The unidentified boy, who is reportedly from Solway, Minn., stood up and kicked at the wolf, which then ran away, according to state wildlife officials.

The teenager, who was staying at a campground in the Chippewa National Forest, was driven to a hospital near Bemidji, where he was treated for a gash on the back of his head and canine punctures on either side of his face.

A 75-pound adult male wolf that matched the description provided by the boy and others at the campground was trapped and killed Monday morning by federal wildlife officials.

The wolf's body was taken to the University of Minnesota veterinary school, where it is being tested for rabies and dissected. Investigators will collect DNA in an effort to match it to saliva samples on the victim.

"This is a rare occurrence," said Tom Provost, enforcement manager for the Department of Natural Resources. He said there have been no other recorded cases in Minnesota of a wild wolf attacking a human, though it has occurred elsewhere in the United States and Canada, and more frequently in India.

The wolf that was killed Monday had a deformed jaw. The top and bottom were out of alignment, and it was missing a canine tooth, Provost said, meaning the animal likely had learned to survive by hanging around campgrounds.

In order to hunt successfully, wolves must be able to exert tremendous force on their prey, Provost said. An adult wolf is capable of biting with a force of 1,000 to 1,500 pounds of pressure per square inch, a strength that makes it possible to chomp through a moose femur in six to eight bites.

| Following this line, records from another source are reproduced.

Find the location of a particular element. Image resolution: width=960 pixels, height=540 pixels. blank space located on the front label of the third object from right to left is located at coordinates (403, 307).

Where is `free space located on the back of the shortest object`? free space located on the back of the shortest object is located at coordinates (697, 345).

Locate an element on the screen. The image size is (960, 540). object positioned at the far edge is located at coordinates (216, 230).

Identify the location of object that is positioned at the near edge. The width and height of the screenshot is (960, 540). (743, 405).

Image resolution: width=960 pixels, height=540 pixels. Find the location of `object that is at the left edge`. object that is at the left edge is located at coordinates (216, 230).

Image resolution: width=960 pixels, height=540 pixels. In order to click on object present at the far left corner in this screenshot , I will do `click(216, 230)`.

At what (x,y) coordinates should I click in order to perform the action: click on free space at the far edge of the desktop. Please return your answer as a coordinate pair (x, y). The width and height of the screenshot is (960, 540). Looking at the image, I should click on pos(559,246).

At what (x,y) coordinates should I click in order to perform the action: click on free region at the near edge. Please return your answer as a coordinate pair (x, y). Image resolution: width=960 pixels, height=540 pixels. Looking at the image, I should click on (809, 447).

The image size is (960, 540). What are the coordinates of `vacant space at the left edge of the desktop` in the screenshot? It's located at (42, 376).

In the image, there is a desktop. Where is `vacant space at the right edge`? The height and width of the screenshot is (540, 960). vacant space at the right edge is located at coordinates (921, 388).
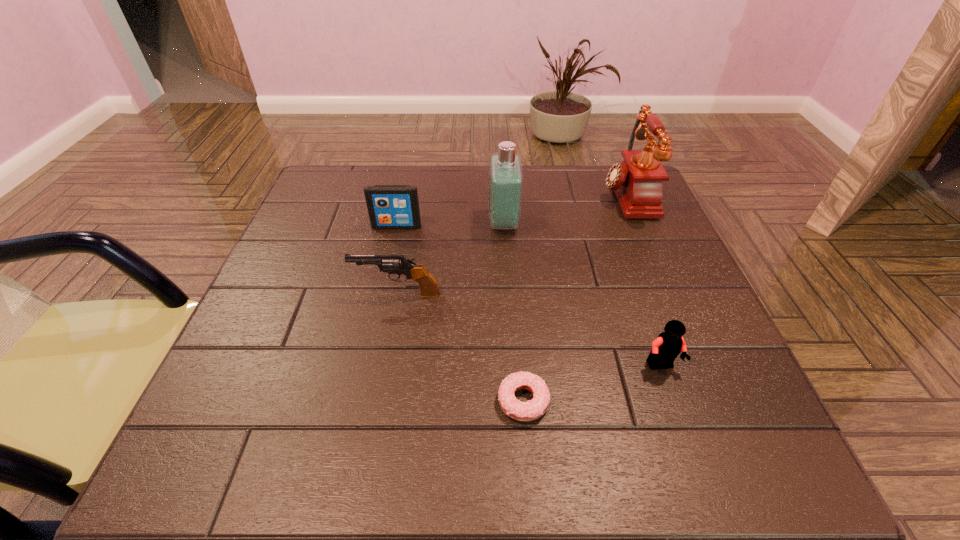
This screenshot has height=540, width=960. In order to click on object that is the fourth closest to the gun in this screenshot , I will do `click(666, 347)`.

The image size is (960, 540). In order to click on free space that satisfies the following two spatial constraints: 1. along the barrel of the fourth farthest object; 2. on the front screen of the iPod in this screenshot , I will do `click(410, 226)`.

Identify the location of free spot that satisfies the following two spatial constraints: 1. on the front screen of the iPod; 2. along the barrel of the third nearest object. (381, 294).

At what (x,y) coordinates should I click in order to perform the action: click on blank space that satisfies the following two spatial constraints: 1. on the dial of the telephone; 2. on the front-facing side of the Lego. Please return your answer as a coordinate pair (x, y). Looking at the image, I should click on (697, 366).

Locate an element on the screen. This screenshot has height=540, width=960. free space that satisfies the following two spatial constraints: 1. on the front label of the perfume; 2. on the right side of the shortest object is located at coordinates (515, 401).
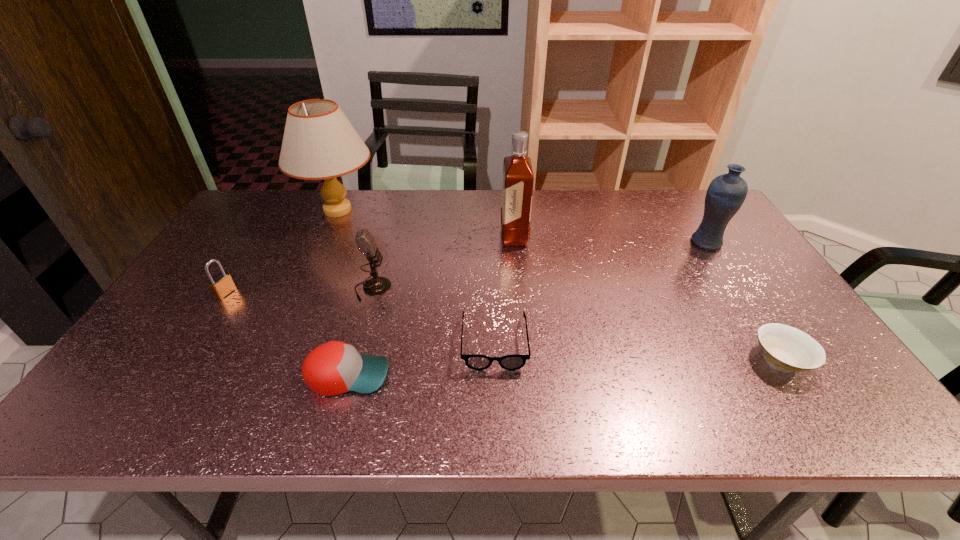
I want to click on vacant space in between the lampshade and the padlock, so click(x=281, y=252).

Where is `the fifth closest object relative to the microphone`? the fifth closest object relative to the microphone is located at coordinates (518, 179).

Identify the location of the third closest object to the liquor. (319, 142).

The image size is (960, 540). I want to click on vacant position in the image that satisfies the following two spatial constraints: 1. on the front side of the vase; 2. at the brim of the third shortest object, so click(793, 375).

Image resolution: width=960 pixels, height=540 pixels. What are the coordinates of `vacant area in the image that satisfies the following two spatial constraints: 1. on the front label of the bowl; 2. on the right side of the liquor` in the screenshot? It's located at coord(526,360).

This screenshot has height=540, width=960. I want to click on free space that satisfies the following two spatial constraints: 1. on the front side of the lampshade; 2. on the left side of the vase, so click(x=324, y=242).

Find the location of a particular element. vacant space that satisfies the following two spatial constraints: 1. on the front-facing side of the bowl; 2. on the left side of the microphone is located at coordinates (353, 360).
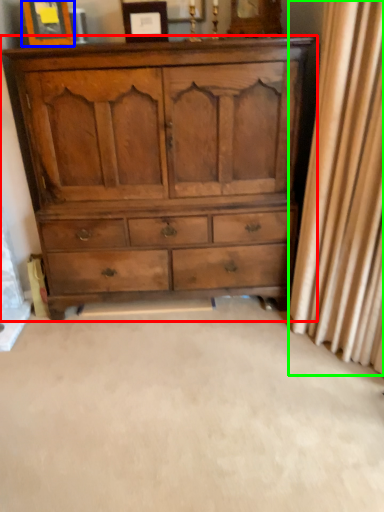
Question: Which object is positioned farthest from chest of drawers (highlighted by a red box)? Select from picture frame (highlighted by a blue box) and curtain (highlighted by a green box).

Choices:
 (A) picture frame
 (B) curtain

Answer: (A)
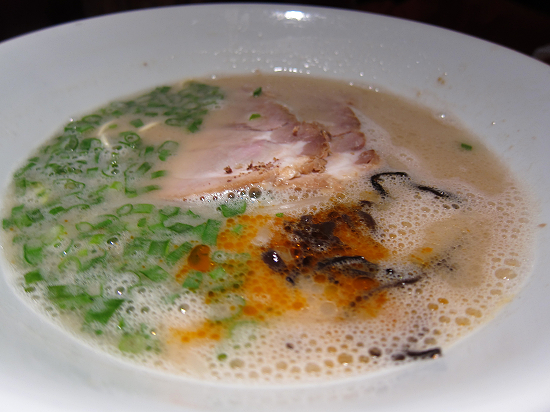
Where is `rim of bowl`? rim of bowl is located at coordinates (478, 37), (28, 32), (251, 3).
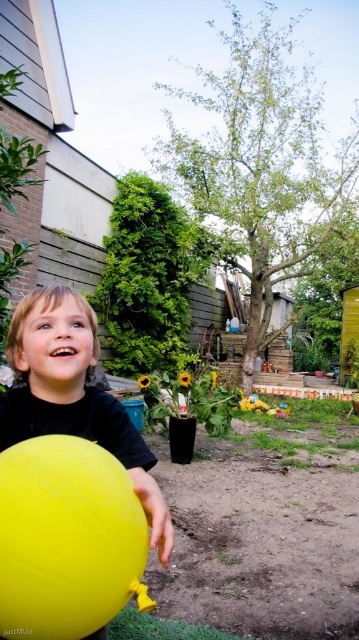
Can you confirm if yellow rubber balloon at lower left is shorter than yellow rubber balloon at center?

Yes.

Is yellow rubber balloon at lower left wider than yellow rubber balloon at center?

In fact, yellow rubber balloon at lower left might be narrower than yellow rubber balloon at center.

This screenshot has width=359, height=640. I want to click on yellow rubber balloon at lower left, so click(x=67, y=538).

Is yellow rubber balloon at lower left in front of plastic yellow toy at lower center?

Yes, it is in front of plastic yellow toy at lower center.

Does point (15, 561) lie in front of point (249, 404)?

Yes, it is in front of point (249, 404).

What do you see at coordinates (67, 538) in the screenshot? Image resolution: width=359 pixels, height=640 pixels. I see `yellow rubber balloon at lower left` at bounding box center [67, 538].

Identify the location of yellow rubber balloon at lower left. The image size is (359, 640). (67, 538).

Does yellow rubber balloon at center have a lesser width compared to plastic yellow toy at lower center?

In fact, yellow rubber balloon at center might be wider than plastic yellow toy at lower center.

Is point (44, 369) in front of point (249, 408)?

Yes, it is in front of point (249, 408).

Does point (85, 305) come in front of point (246, 397)?

Yes.

Locate an element on the screen. The width and height of the screenshot is (359, 640). yellow rubber balloon at center is located at coordinates (72, 394).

A German shepherd has a biting pressure of 750 pounds per square inch.

"It was trapped in an area where it was likely habituated to humans and had the ability to grab easy food," he said. "That's not normal behavior."

In fact, other campers reported that the wolf was behaving in an entirely unwolf-like way. Normally, wolves stay away from humans and are rarely alone. Pat Tetrault, 28, was one of several people who saw the wolf in the campground Friday and early Saturday. His wife saw it by their truck. In the early morning, while the family of four and their dog were fast asleep, it bit through the wall of their tent.

"It was by where my son was sleeping," Tetrault said. "He said he felt it go under the tent, and then lift it up. He thought it was pretty cool. Took him awhile to go back to sleep."

About ten minutes later Tetrault said he heard shouting from the direction of where the teenager was bitten.

Provost said that the teenager was lying outside his tent when "unbeknownst to him a large canine approached him from the rear." He woke up when the wolf bit his head, and it was a "struggle to free himself from its jaws," Provost said. The boy confronted the wolf, but it fled only when he launched a kick at it.

Friends and members of his family provided rudimentary first aid, and then drove him to the hospital.

Wildlife officials evacuated the campground and set up a perimeter. One officer saw it on the road and took a shot at it, but missed. On Monday morning federal wildlife officials found the wolf caught in a leg-hold trap that had been set around the campground over the weekend, and shot it.